Vor wenigen Tagen haben Beamte der besonderen Verkehrsüberwachung des Autobahn- und Verkehrspolizeireviers Grimmen auf der Landesstraße 30 zwischen Bartmannshagen und Grimmen in den Abendstunden einen Pkw Audi festgestellt, der sie zunächst überholte. Das zivile Dienstfahrzeug, also der Videowagen, war für den Fahrzeugführer nicht als Funkstreifenwagen zu erkennen. Nach dem Überholvorgang beschleunigte er sein Fahrzeug stark, so dass die Videoaufzeichnung gestartet wurde. Auf einer sich anschließenden Strecke, die laut Verkehrszeichen eine Höchstgeschwindigkeit von 70 km/h zulässt, fuhr er dann mit durchschnittlich 145 km/h vor den Beamten. Die Fahrt wurde dokumentiert, der Fahrer im Anschluss in Grimmen einer Kontrolle unterzogen.
Hierbei stellte sich heraus, dass sich der 19-jährige deutsche Fahrer aus dem Landkreis Vorpommern-Rügen sogar noch in seiner Probezeit befindet.

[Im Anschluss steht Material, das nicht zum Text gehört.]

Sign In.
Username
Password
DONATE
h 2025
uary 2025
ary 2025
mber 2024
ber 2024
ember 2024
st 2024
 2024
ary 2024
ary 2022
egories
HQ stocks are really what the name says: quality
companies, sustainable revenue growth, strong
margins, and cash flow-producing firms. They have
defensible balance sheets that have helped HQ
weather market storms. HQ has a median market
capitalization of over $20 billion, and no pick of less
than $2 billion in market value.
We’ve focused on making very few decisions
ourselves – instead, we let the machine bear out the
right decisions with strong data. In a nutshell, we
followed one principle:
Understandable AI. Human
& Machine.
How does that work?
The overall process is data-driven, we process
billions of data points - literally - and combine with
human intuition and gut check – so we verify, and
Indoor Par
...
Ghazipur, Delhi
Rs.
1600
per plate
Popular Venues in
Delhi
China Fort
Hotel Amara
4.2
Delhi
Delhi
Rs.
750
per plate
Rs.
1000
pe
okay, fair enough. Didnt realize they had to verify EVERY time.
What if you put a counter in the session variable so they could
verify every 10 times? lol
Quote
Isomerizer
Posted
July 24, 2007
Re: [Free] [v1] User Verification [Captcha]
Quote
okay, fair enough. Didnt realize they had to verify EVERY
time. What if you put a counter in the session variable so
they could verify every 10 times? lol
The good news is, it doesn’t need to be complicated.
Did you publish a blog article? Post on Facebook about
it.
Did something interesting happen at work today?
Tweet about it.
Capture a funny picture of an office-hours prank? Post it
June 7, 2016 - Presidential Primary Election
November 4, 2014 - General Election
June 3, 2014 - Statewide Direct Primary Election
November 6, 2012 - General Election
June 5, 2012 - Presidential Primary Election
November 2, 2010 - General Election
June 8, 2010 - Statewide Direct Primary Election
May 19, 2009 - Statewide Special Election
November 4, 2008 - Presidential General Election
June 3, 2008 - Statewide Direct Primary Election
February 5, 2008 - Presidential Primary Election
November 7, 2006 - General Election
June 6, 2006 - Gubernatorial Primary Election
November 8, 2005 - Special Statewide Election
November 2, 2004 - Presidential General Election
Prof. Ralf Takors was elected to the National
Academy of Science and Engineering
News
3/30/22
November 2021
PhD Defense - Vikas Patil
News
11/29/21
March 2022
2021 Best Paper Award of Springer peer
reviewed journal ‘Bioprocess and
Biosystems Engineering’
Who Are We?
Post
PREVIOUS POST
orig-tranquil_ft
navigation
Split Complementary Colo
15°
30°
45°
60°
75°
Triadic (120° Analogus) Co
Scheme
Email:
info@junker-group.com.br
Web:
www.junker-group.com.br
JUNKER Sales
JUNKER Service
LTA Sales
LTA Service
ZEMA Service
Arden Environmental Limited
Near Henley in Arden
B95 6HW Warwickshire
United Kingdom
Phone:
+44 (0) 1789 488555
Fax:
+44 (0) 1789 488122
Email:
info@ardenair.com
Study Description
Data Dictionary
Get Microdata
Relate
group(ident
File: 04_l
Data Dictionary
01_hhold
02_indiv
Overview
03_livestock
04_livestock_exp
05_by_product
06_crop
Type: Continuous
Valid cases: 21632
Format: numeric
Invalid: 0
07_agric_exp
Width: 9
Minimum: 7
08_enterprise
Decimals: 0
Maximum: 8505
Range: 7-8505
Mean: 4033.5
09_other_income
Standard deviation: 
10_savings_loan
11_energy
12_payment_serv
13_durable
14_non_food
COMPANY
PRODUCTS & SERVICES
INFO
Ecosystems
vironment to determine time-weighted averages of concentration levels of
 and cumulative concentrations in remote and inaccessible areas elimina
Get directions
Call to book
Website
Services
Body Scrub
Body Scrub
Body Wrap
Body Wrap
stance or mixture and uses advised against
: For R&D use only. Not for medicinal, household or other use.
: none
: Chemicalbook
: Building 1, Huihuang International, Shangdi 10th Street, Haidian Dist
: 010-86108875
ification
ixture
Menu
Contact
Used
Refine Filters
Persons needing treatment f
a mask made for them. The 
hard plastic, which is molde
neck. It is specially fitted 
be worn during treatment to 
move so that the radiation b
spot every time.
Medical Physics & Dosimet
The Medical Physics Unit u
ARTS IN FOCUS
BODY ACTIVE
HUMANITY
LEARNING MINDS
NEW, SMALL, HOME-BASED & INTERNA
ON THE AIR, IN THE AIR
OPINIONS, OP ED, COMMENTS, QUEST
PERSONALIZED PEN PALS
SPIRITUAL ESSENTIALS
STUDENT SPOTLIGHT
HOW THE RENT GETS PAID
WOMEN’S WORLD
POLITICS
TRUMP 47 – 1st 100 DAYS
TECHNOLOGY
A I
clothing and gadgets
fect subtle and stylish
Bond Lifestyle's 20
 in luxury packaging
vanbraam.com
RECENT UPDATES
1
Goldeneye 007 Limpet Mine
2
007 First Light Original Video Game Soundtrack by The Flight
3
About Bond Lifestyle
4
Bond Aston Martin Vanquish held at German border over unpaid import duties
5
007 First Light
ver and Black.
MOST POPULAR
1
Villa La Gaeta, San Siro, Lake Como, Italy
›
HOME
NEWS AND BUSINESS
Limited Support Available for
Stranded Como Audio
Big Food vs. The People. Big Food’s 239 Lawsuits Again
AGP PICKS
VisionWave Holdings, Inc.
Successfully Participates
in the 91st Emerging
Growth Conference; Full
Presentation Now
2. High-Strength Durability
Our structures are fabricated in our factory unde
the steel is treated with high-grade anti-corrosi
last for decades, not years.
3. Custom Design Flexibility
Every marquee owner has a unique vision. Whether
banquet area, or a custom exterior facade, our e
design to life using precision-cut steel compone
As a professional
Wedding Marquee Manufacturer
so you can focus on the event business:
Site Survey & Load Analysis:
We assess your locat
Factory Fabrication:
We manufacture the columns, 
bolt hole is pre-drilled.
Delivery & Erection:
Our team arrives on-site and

Da die zulässige Höchstgeschwindigkeit um weit mehr als fünfzig Prozent überschritten wurde, ist von einer vorsätzlichen Begehungsweise der Ordnungswidrigkeit auszugehen.
Dementsprechend sieht der bundeseinheitliche Tatbestandskatalog ein Bußgeld von 1400 Euro, drei Monaten Fahrverbot und zwei Punkten im Fahreignungsregister in Flensburg vor.
Da er seine Probezeit noch nicht beendet hat, wird der 19-Jährige jedoch außerdem mit weiteren Maßnahmen durch die zuständige Fahrerlaubnisbehörde rechnen müssen.